The Clinton Herald, Clinton, Iowa

Local News

April 25, 2013

City may privatize waste services

Will design RFP to determine if vendor should be in charge

CLINTON — City officials plan to enlist the help of the firm that performed the solid waste study to find vendors willing to handle the city's garbage.  

During the City Services meeting Wednesday, committee members agreed to move forward a recommendation that the city extend the contract with Springsted to the tune of $17,000 in order to have the company draft a request for proposal (RFP) for solid waste, recycling, yard waste and large item disposal services.

Springsted would need to work with city staff to determine the full scope of services the city would like to offer as well as the legal requirements.  

Private haulers and the city could submit proposals for the contract. The Committee of the Whole will still need to discuss the contract extension and final approval would need to come from the City Council.  

In a memo to committee members, Interim City Administrator Jessica Kinser said Sprinsted's help would be necessary because the detail required to develop the RFP is beyond the capabilities and knowledge of any staff members. Kinser also did not want there to be any perceived conflict of interest if the city puts together the RFP and the city's solid waste employees are submitting a proposal.  

Stand-in City Services Committee member Jennifer Graf asked how the city could move forward with a private hauler if that hauler wouldn't have exclusive rights to solid waste collection in the city. She also asked if the city could demand solid waste be delivered to the Clinton County Area Solid Waste Agency.   

City Attorney Jeff Farwell said those are legal questions that have yet to be answered.  

The committee also discussed soliciting citizen feedback on solid waste services through a customer survey. In order to have the survey done properly, the city would also hire Springsted for an extra $10,000 to $20,000.  

"If we privatize it, send it off to another company, we sell off our trucks, that's it. We're not buying the trucks back," Farwell said.  

Committee member Charlie Mulholland asserted that customers would be interested in one detail that is not yet clear: What the solid waste services will cost.  

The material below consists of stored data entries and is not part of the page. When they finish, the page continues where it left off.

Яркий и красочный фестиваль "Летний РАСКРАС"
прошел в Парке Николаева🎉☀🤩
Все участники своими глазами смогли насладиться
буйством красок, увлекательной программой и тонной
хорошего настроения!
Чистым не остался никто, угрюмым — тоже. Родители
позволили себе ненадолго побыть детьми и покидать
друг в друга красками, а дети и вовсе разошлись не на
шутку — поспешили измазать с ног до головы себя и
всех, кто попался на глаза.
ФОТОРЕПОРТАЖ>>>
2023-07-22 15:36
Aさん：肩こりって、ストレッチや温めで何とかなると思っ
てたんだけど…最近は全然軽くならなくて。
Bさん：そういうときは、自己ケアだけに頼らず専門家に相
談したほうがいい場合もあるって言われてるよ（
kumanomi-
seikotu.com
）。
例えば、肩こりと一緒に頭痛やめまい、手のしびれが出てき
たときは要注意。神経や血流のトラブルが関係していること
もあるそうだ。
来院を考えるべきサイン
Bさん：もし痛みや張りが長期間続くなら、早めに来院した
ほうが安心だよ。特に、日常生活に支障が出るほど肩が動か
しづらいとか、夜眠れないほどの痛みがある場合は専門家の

"The person who sends it back, they're going to say 'what's it going to cost me?' That's what they're going to want to know," Mulholland said.  

Committee members decided not to move forward with a survey.  

When Springsted presented to the council in March, representatives stated a rate increase that would bring the monthly cost of solid waste services from $14.50 to $18.24 per month was critical to bring the solid waste fund to a positive cash balance.

Regardless of the city's decision to issue a request for proposal (RFP), rates will still need to be adjusted in order to fund the costs of providing the service, according to a memo from Kinser. The rate proposals will come before the Committee of the Whole on May 14.  

Kinser also submitted to the committee a revised rate increase schedule with increases coming in smaller increments over a long period of time. The report shows the cost of solid waste increasing from $5.25 to $6.22, recycling decreasing from $9.25 to $4.55 and a $2.26 fee for solid waste, 37 cent for large item fee and a $2.49 fee for the Clinton County Area Solid Waste Agency. These changes would bring the cost of services from $14.50 to $15.89 and bring the solid waste fund back to the black by 2019.